- _THINGS TO DO_
**a)** Please print the part of the blog post that runs from "Sunday, January 11, 2009" down to "to avoid me)", word for word.
**b)** Answer these about the blog post:
(i) For what number time did the writer go to the church this evening?
(ii) What did the writer do this afternoon?
(iii) Where was the park the writer remembered?

- _READING PASSAGE_
***
Sunday, January 11, 2009

Closer to God

The Vengeance:

Today I had a rather fantastic experience. I was up late last night, so I didn't make it to church this morning, so this evening I (for the 6th time) went to a church that I've heard has a fantastic night time college group. Again (for the 5th time) they were not there. It was very frustrating.

I've really wanted to get some more Christian fellowship in my life, but it seems like every time I try something goes wrong. I miss it because I got the time wrong. I had work and couldn't make it. Or the church as a secret vendetta against me and makes it a point to not show up when I'm coming. (not really, but it is eerie how they manage to avoid me)

Today I'd really been hoping to get some spiritual nourishment, since it's been a while since I've felt like I knew my God at all. This afternoon I had taken a walk, and the weather was fantastic, and it made me think of Him, and I was excited to spend some time worshiping and learning about Him.

But they weren't there.

I decided I was not going to yet again wander home only moments after leaving with my tail between my legs. I was going to do something I had not done, that I have so often wanted to do.

I was going to go somewhere where I could be alone, where it could be just me and God.

I drove around for a while, wondering where I could go and be alone. Now, I'm not talking alone in the house, or alone in my room. I'm talking really, truly alone. No distractions like my television or ipod or computer, no one in the house to bang on the door and ask who I was talking to, nothing.

I thought of a park, and was at first nervous, thinking only of the dark, dangerous main park down town. Then I remembered a park near my old high school that was perfect. It was huge, and had many small, winding roads, so I could be close enough to get to my car, should there be any emergencies.
***
- _INPUT DATA_

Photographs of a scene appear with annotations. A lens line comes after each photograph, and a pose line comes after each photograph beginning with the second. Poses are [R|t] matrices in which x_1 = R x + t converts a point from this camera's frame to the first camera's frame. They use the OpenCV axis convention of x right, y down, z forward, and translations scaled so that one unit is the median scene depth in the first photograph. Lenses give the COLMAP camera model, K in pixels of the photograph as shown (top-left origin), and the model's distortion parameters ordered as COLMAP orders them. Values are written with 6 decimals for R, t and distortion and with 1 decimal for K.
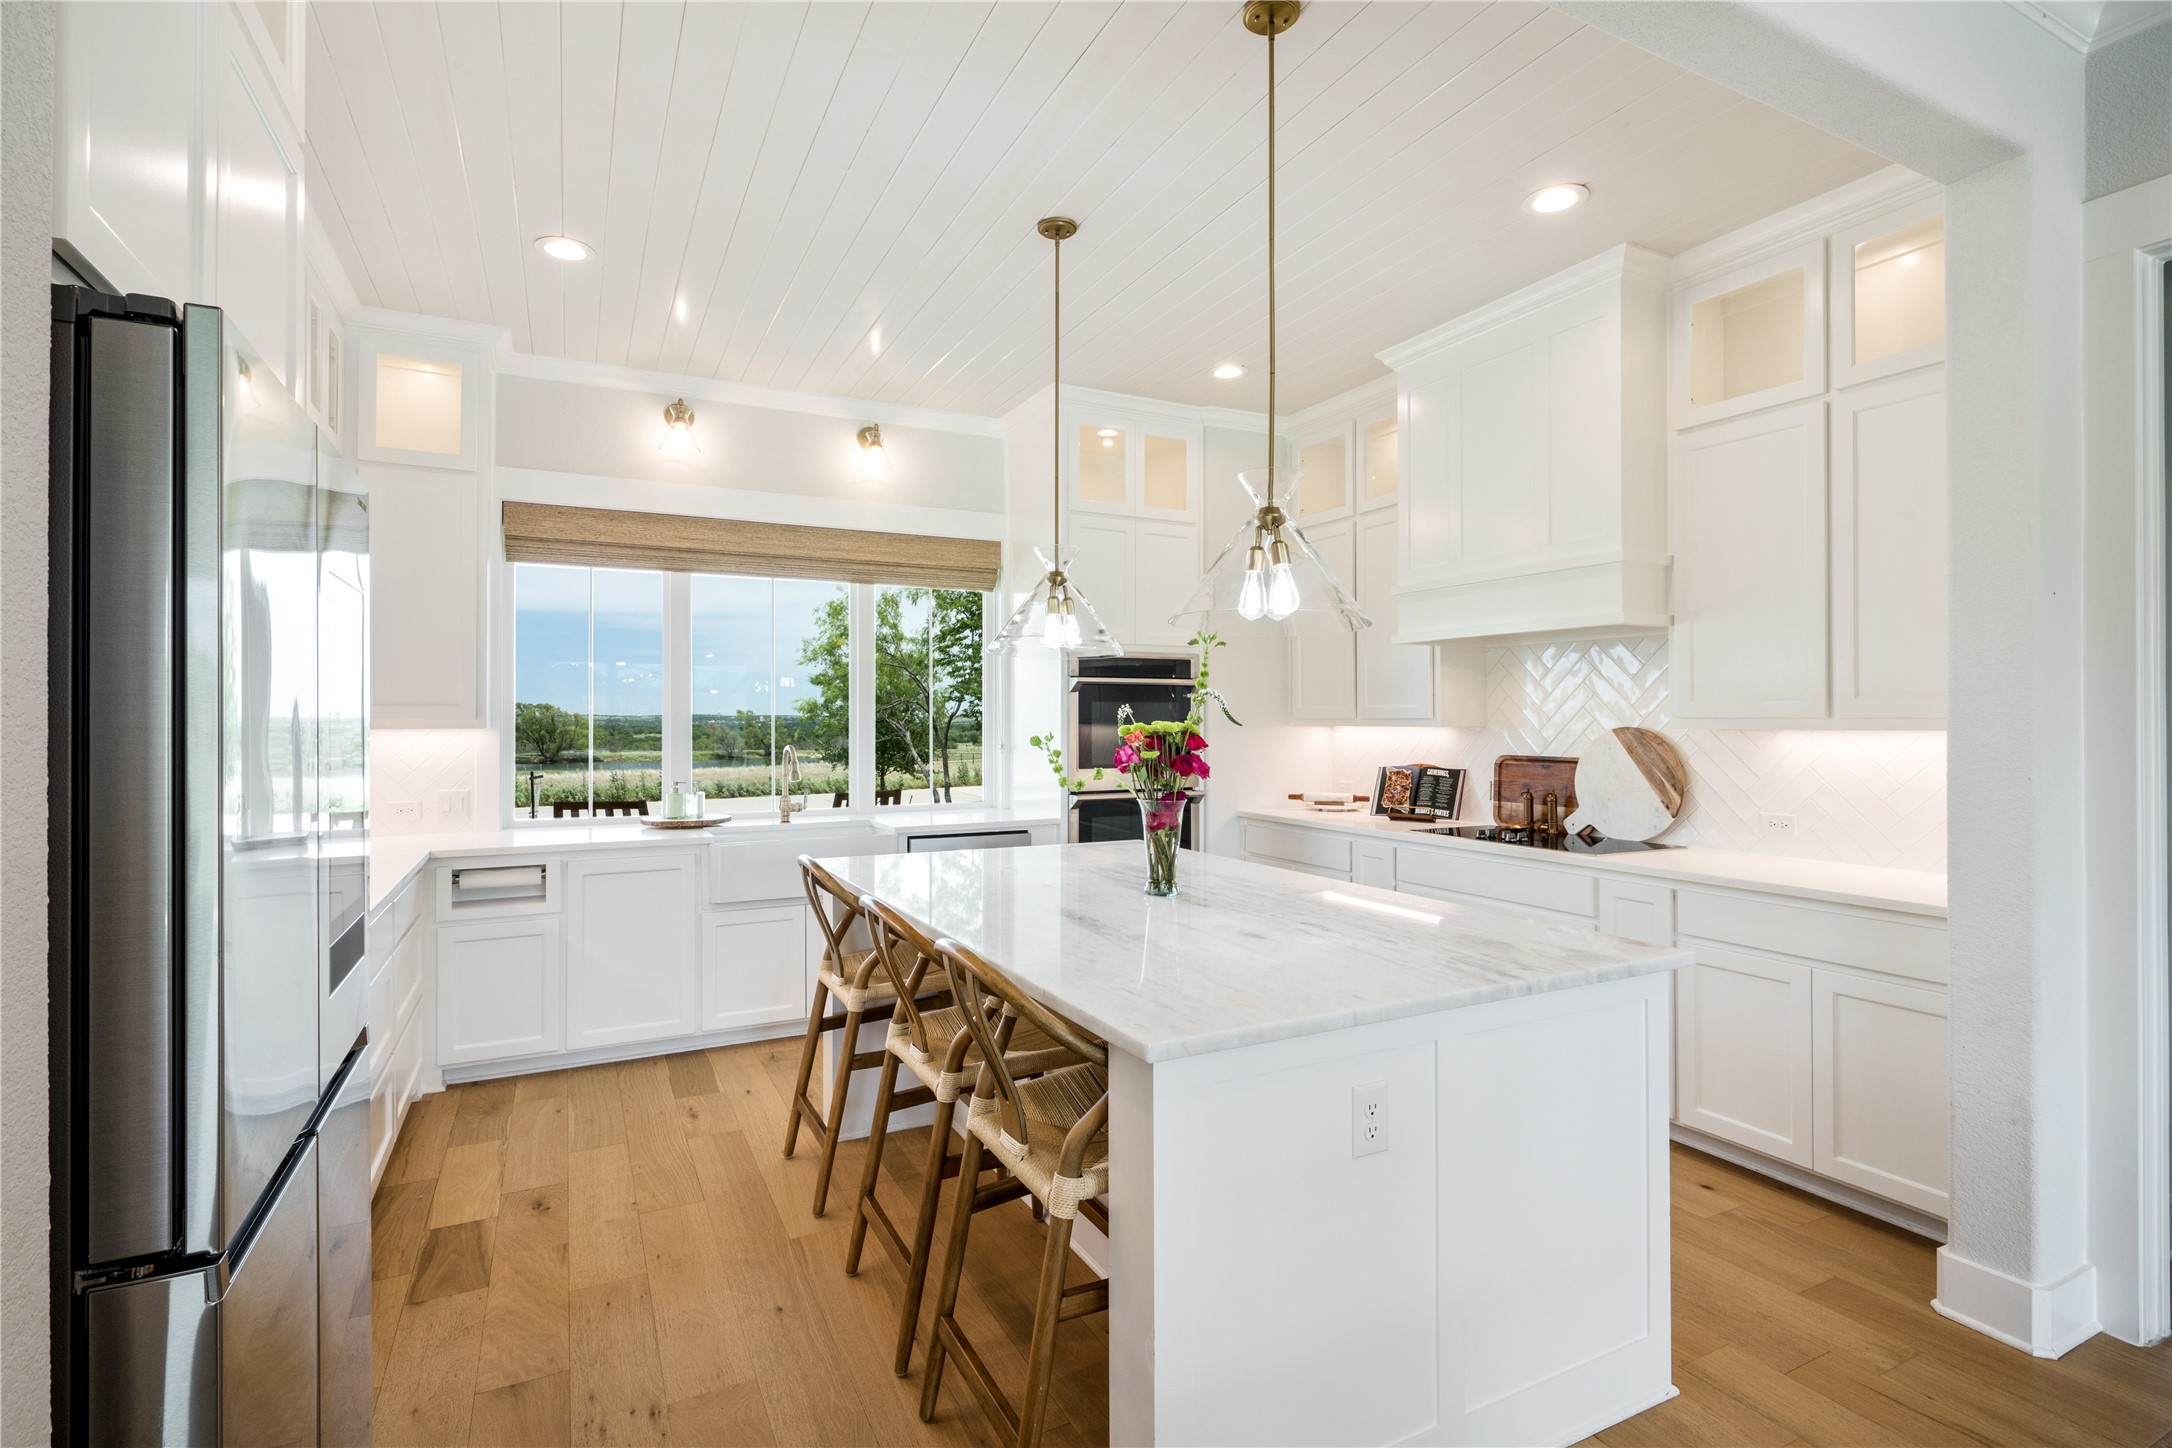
***
- _RESPONSES BY ITEM NUMBER_
**a)**
Sunday, January 11, 2009

Closer to God

The Vengeance:

Today I had a rather fantastic experience. I was up late last night, so I didn't make it to church this morning, so this evening I (for the 6th time) went to a church that I've heard has a fantastic night time college group. Again (for the 5th time) they were not there. It was very frustrating.

I've really wanted to get some more Christian fellowship in my life, but it seems like every time I try something goes wrong. I miss it because I got the time wrong. I had work and couldn't make it. Or the church as a secret vendetta against me and makes it a point to not show up when I'm coming. (not really, but it is eerie how they manage to avoid me)

**b)**
(i) The 6th time.
(ii) Took a walk.
(iii) Near the writer's old high school.